Post-match a brief discussion was had on Twitter about United’s best out-field player this season. Our conclusions were that ‘best’ was a misnomer. The ‘least inadequate’ was perhaps more appropriate. Anyway, we decided that Ashley Young has been decent, that Ander Herrera has been excellent on the relatively few occasions that he’s started, that Daley Blind has been quietly effective as a defensive midfielder despite being horribly slow and that Marcos Rojo is ace because he tries really hard, tackles a lot and isn’t as flawed as his fellow defenders. After that we struggled, which is remarkable. How on earth are we fourth? Anyway, my own personal conclusion is that we need to build a team around Herrera. Sorry Juan, Ander has stolen the key to my heart.

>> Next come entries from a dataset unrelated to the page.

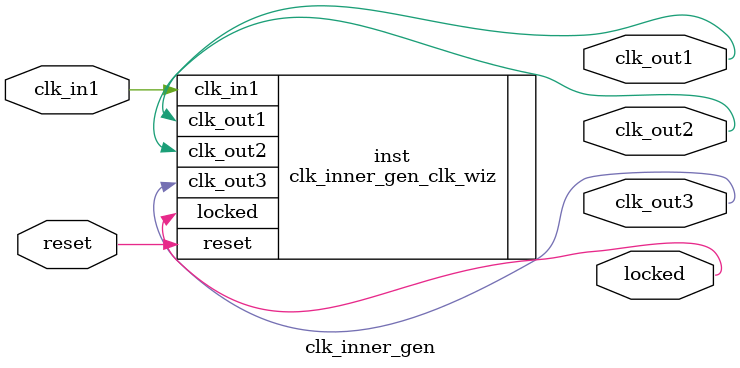
<source format=v>


`timescale 1ps/1ps

(* CORE_GENERATION_INFO = "clk_inner_gen,clk_wiz_v6_0_2_0_0,{component_name=clk_inner_gen,use_phase_alignment=true,use_min_o_jitter=false,use_max_i_jitter=false,use_dyn_phase_shift=false,use_inclk_switchover=false,use_dyn_reconfig=false,enable_axi=0,feedback_source=FDBK_AUTO,PRIMITIVE=MMCM,num_out_clk=3,clkin1_period=20.000,clkin2_period=10.0,use_power_down=false,use_reset=true,use_locked=true,use_inclk_stopped=false,feedback_type=SINGLE,CLOCK_MGR_TYPE=NA,manual_override=false}" *)

module clk_inner_gen 
 (
  // Clock out ports
  output        clk_out1,
  output        clk_out2,
  output        clk_out3,
  // Status and control signals
  input         reset,
  output        locked,
 // Clock in ports
  input         clk_in1
 );

  clk_inner_gen_clk_wiz inst
  (
  // Clock out ports  
  .clk_out1(clk_out1),
  .clk_out2(clk_out2),
  .clk_out3(clk_out3),
  // Status and control signals               
  .reset(reset), 
  .locked(locked),
 // Clock in ports
  .clk_in1(clk_in1)
  );

endmodule

</source>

Now, in between having regular delusions that some of our players are world-beaters waiting to come out, we’re going to have to huff and puff and sigh and grimace our way through a run of games which starts at St.James’ Park and takes in Spurs, Everton, Chelsea, Liverpool, City and Arsenal. I’m currently struggling to comprehend or admire Louis Van Gaal’s ‘philosophy’, but if he gets through that lot with a top four place then I give him permission to send me a s*it in the post. If he doesn’t then it’s very likely that the whole internet will be sucked in to a quantum singularity from which it can never return and we’ll never get to find out if the Glazers exterminate him in the dressing room after the final game of the season, Woodward and Rio style. I’m hoping for the excrement, but am expecting the black hole shizzle. Whatever, the fact that Falcao did one pretty good thing doesn’t mean he’s regained his superpowers. And no, his sh*tness cannot be excused by a ‘lack of service’. This does not justify an inability to control or shield a football, to run fast and make intelligent runs or to shoot straight. I feel for him, but he’s w*nk. Like Captain Gormless, Beaker and Jonny Evans. If you feel differently, say it to the hand, girlfriend.